• **Page excerpt**
+ + +
The unit of shading fragments is naturally a quad, so that's taken as the current minimum capability of a "pipeline". You can choose to dedicate a shader state to that single pipeline (e.g. R420), or you can gang a number of those pipelines together (NV40) so that they all have the same shader state (i.e. shader program, program counter and constants are all shared).
As you increase the number of quads sharing a shader state, you theoretically cut the total amount of instruction decode logic in the GPU, and you can multiplex the register fetch and store pathways for all the pipelines - saving transistors, though to be frank I don't know what percentage of a pipeline is consumed by decode, fetch and store, and I dunno how practical the multiplexing is given the fairly extensive register file sizes of GPUs.
If texturing consists of multiple pipelines ganged together, then you can theoretically gain coherency in memory accesses, as well as gain savings in common decode and control hardware.
In Xenos and R5xx we see very small threads consisting of 4, 12 or 16 quads of fragments being processed by a pipeline (all of them do so in four phases, rather than the 64 or 256 that seem typical of older GPUs). Effectively it's a "short" (in time, dozens of cycles) and "wide" (4 quads in Xenos and 3 in R580) pipeline architecture - effectively the polar opposite of the old-fashioned fixed function pipeline that was a single quad (or half a quad or single fragment) that spent hundreds of cycles processing each instruction.
Xenos and R5xx can be built like this because of decoupled texturing and the ability to schedule very frequent shader state changes. And both arithmetic and texturing in these GPUs gain from lowered transistor overheads in terms of decode, fetch, store and control transistors (well, I presume they do!).
The scheduling complexity and its inherent transistor count overhead seems to be a given if you want to build an architecture like Xenos or R5xx that decouples arithmetic and texturing and also provides for small thread sizes. So their wide arrays, with the lowered overheads for decode etc. are a way to tackle the overhead incurred in having this crazy scheduler (oh and the increased register file that comes with it).
Well, that's the way I see it for ATI, at least. Whether R600 has such wide shader arrays is still something I can't decide on. Right now I'm leaning towards wide arrays for R600... Why not even wider?...
+ + +
• **Written instruction 1**
Answer these from the post on GPU pipelines:
(a) Which GPU is given as an example of dedicating a shader state to a single pipeline?
(b) How many quads wide is the pipeline in R580?
(c) For which GPU is the writer still undecided about having wide shader arrays?
• **Written instruction 2**
Reproduce word for word everything in the post on GPU pipelines from "In Xenos and R5xx" down to "presume they do!).".
The items below come from a separate source.

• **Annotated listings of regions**
+ + +
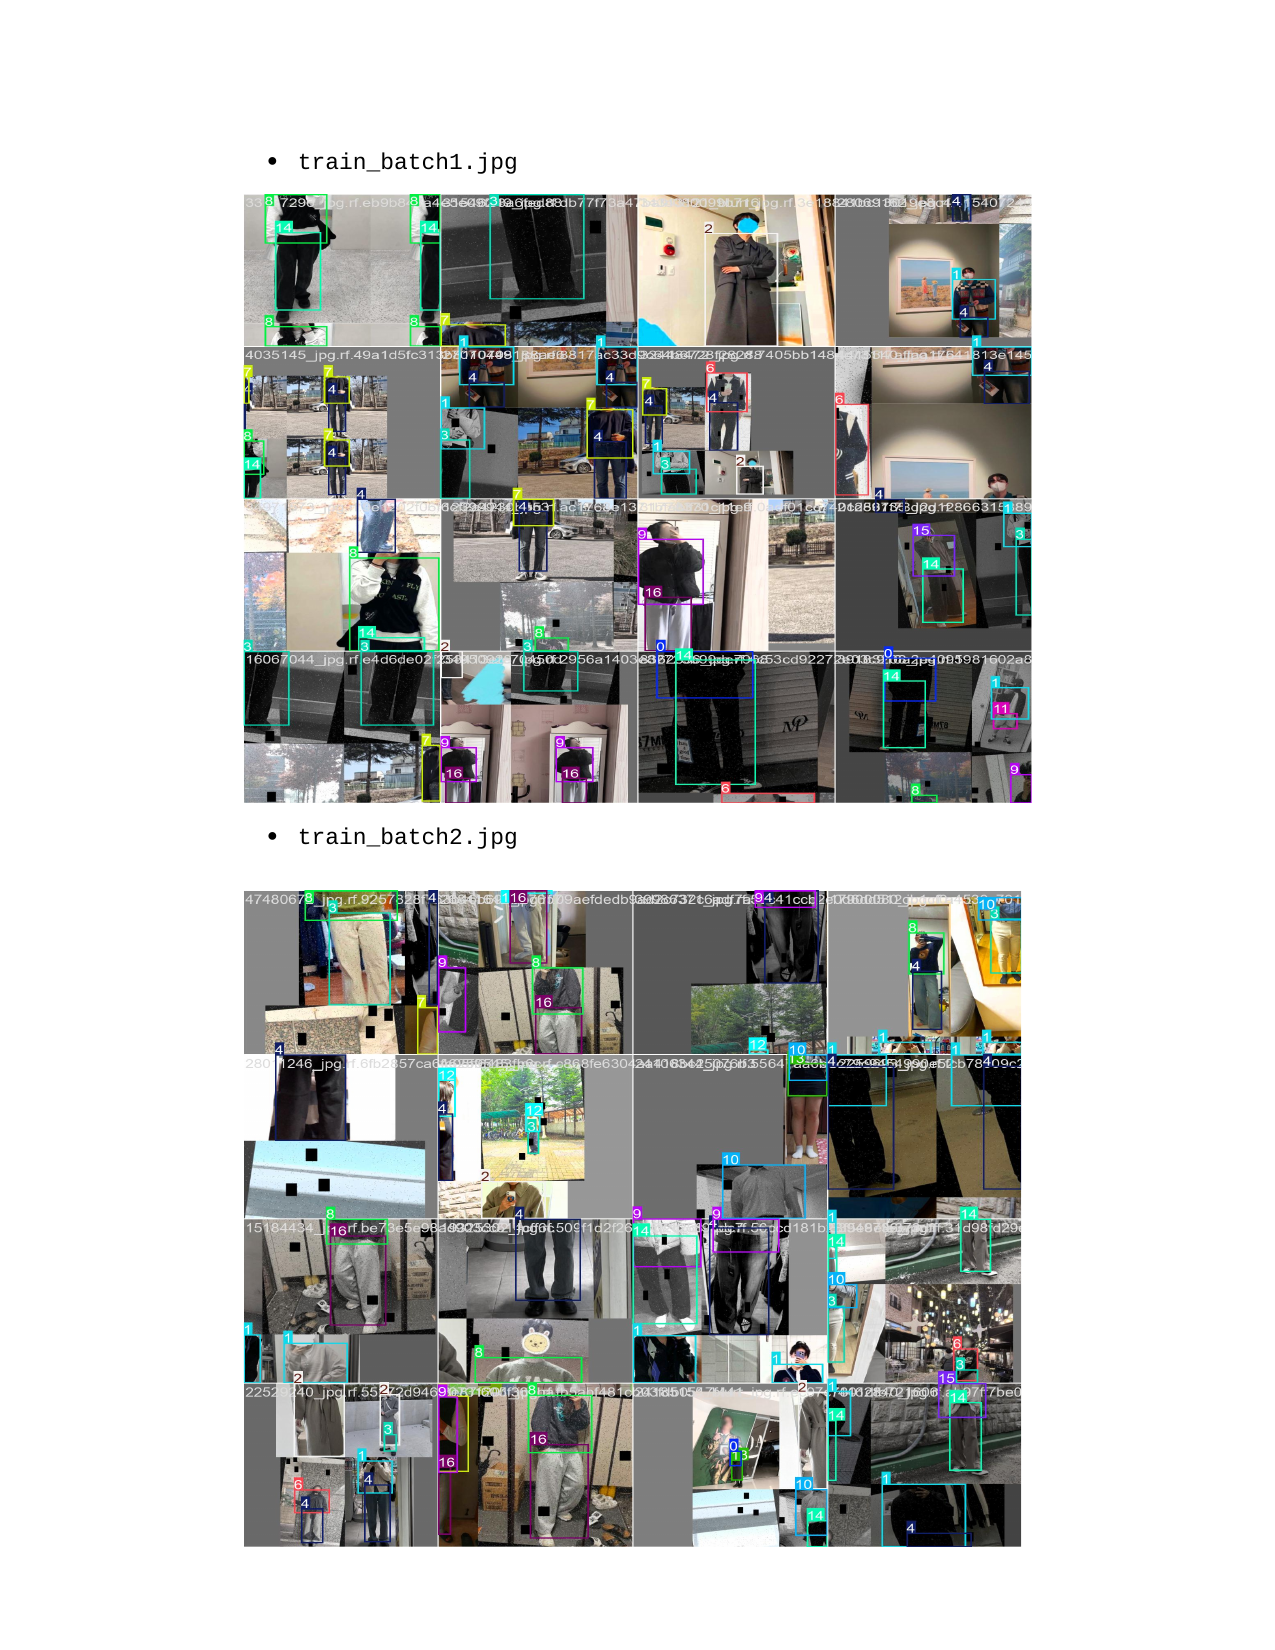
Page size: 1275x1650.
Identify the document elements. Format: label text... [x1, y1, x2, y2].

picture [243, 194, 1032, 803]
list train_batch1.jpg [268, 150, 1125, 176]
picture [243, 890, 1022, 1547]
list train_batch2.jpg [268, 241, 1125, 852]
+ + +
• **Complete answer 1**
(a) R420
(b) 3
(c) R600

• **Complete answer 2**
In Xenos and R5xx we see very small threads consisting of 4, 12 or 16 quads of fragments being processed by a pipeline (all of them do so in four phases, rather than the 64 or 256 that seem typical of older GPUs). Effectively it's a "short" (in time, dozens of cycles) and "wide" (4 quads in Xenos and 3 in R580) pipeline architecture - effectively the polar opposite of the old-fashioned fixed function pipeline that was a single quad (or half a quad or single fragment) that spent hundreds of cycles processing each instruction.
Xenos and R5xx can be built like this because of decoupled texturing and the ability to schedule very frequent shader state changes. And both arithmetic and texturing in these GPUs gain from lowered transistor overheads in terms of decode, fetch, store and control transistors (well, I presume they do!).